Ahead of President Trump’s visit to the U.S.-Mexico border last week, business owners and leaders spoke out against the president’s continued demand to build additional fencing along the border. 

Business leaders in San Diego say that President Trump hyper-focusing on the wall is bad for the local economy and also an ineffective way to use taxpayer money, in part because the wall itself and the construction process can make it harder for people to cross the border at legal ports. With an estimated 90,000 northbound daily crossings at the San Ysidro port of entry, it is vital that business employees, customers, and goods or services can cross the border smoothly and efficiently. 

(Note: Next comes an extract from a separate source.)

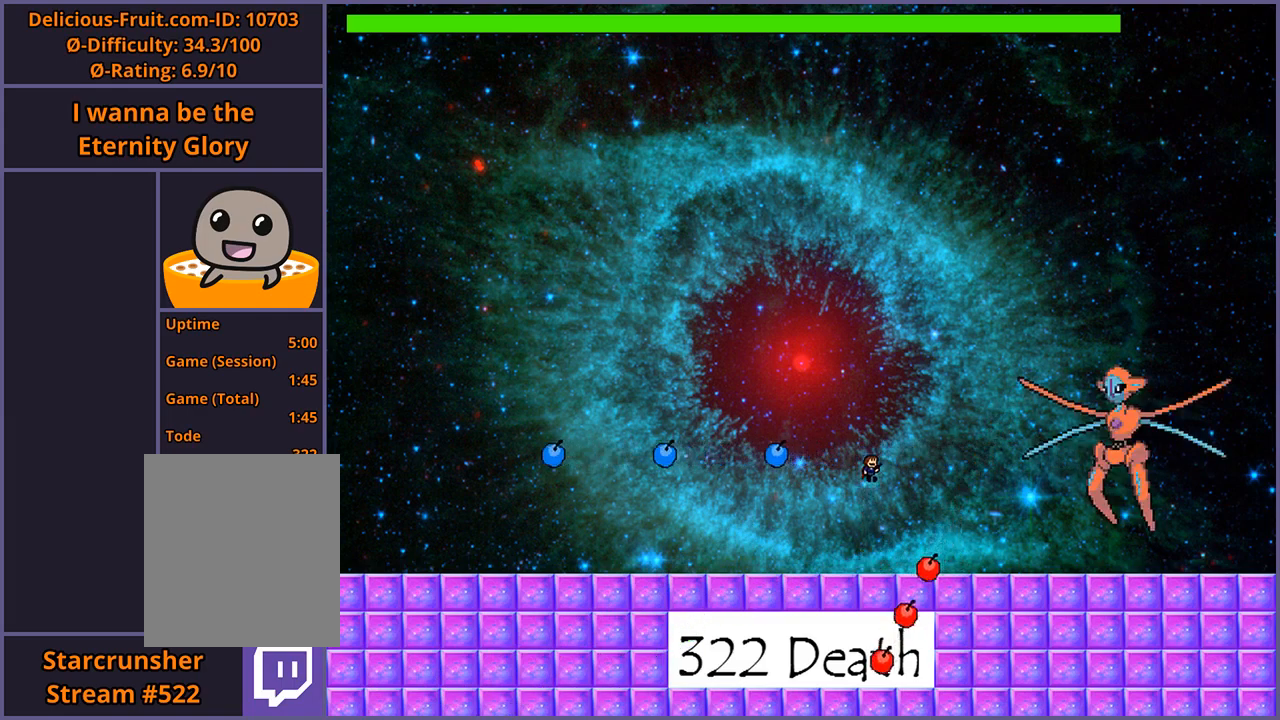
{"keys": ["z"], "events": [[260, "z", "down"], [320, "shift_l", "up"], [340, "z", "up"], [400, "z", "down"], [480, "z", "up"], [500, "z", "down"]]}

Businesses and communities throughout the border region have long voiced concern about the border wall and militarization stifling cross-border commerce, literally creating barriers that cut into vital revenue and relationships.  

According to Karim Bouris, executive director of Business for Good San Diego, San Ysidro businesses lost upwards of $5 million in November when the government closed the busy border crossing for several hours to install additional security barriers. In Santa Cruz County, California, businesses near the Tumacácori National Historical Park suffered when there were fewer visitors and tourists coming to the park from the Mexican side. 

Fewer tourists and shoppers means less money for the city of Nogales in Arizona, which relies on its sales taxes to pay for important services like law enforcement and sanitation. In border towns like Nogales, thriving businesses that attract new and return customers are vital to the local economy.  

But it can be hard to do this when customers can’t get across the border—or don’t want to. City Councilmember Marcelino Varona told Arizona Public Media that because of new barbed wire fencing in Nogales, “the frontier here—the border—looks like a prison system instead of a community.”  

In addition to U.S. businesses relying on shoppers coming from the Mexican side of the border, increased military presence and border fortifications negatively impact Americans visiting Mexico. For example, the U.S. government recently purchased a public parking lot in Nogales close to the border. Rather than sitting in long car lines to cross the U.S.-Mexico border, U.S. residents have parked in the lot and gone through the pedestrian crossing into Mexico, which is often a more efficient way to cross for short trips. 

The lot is currently inaccessible. After the government bought it, they closed the lot to the public and started filling it with military equipment. Without access to the lot, border residents have to park further away or skip the trip altogether—meaning fewer dollars added to the local economy and ultimately less money for public services in Nogales.  

When it comes down to it, border businesses and residents have been dealing with the presence of military personnel, equipment, physical barriers, and yes—a wall—for years. The border wall already exists and shutting down the government in an attempt to get money to build even more is a poor economic and policy decision.  

Ask those who see and cross the border every day—taxpayer dollars should fund policies that make ports of entry more efficient, safe, and support the people and businesses that make the border a viable place to live and visit.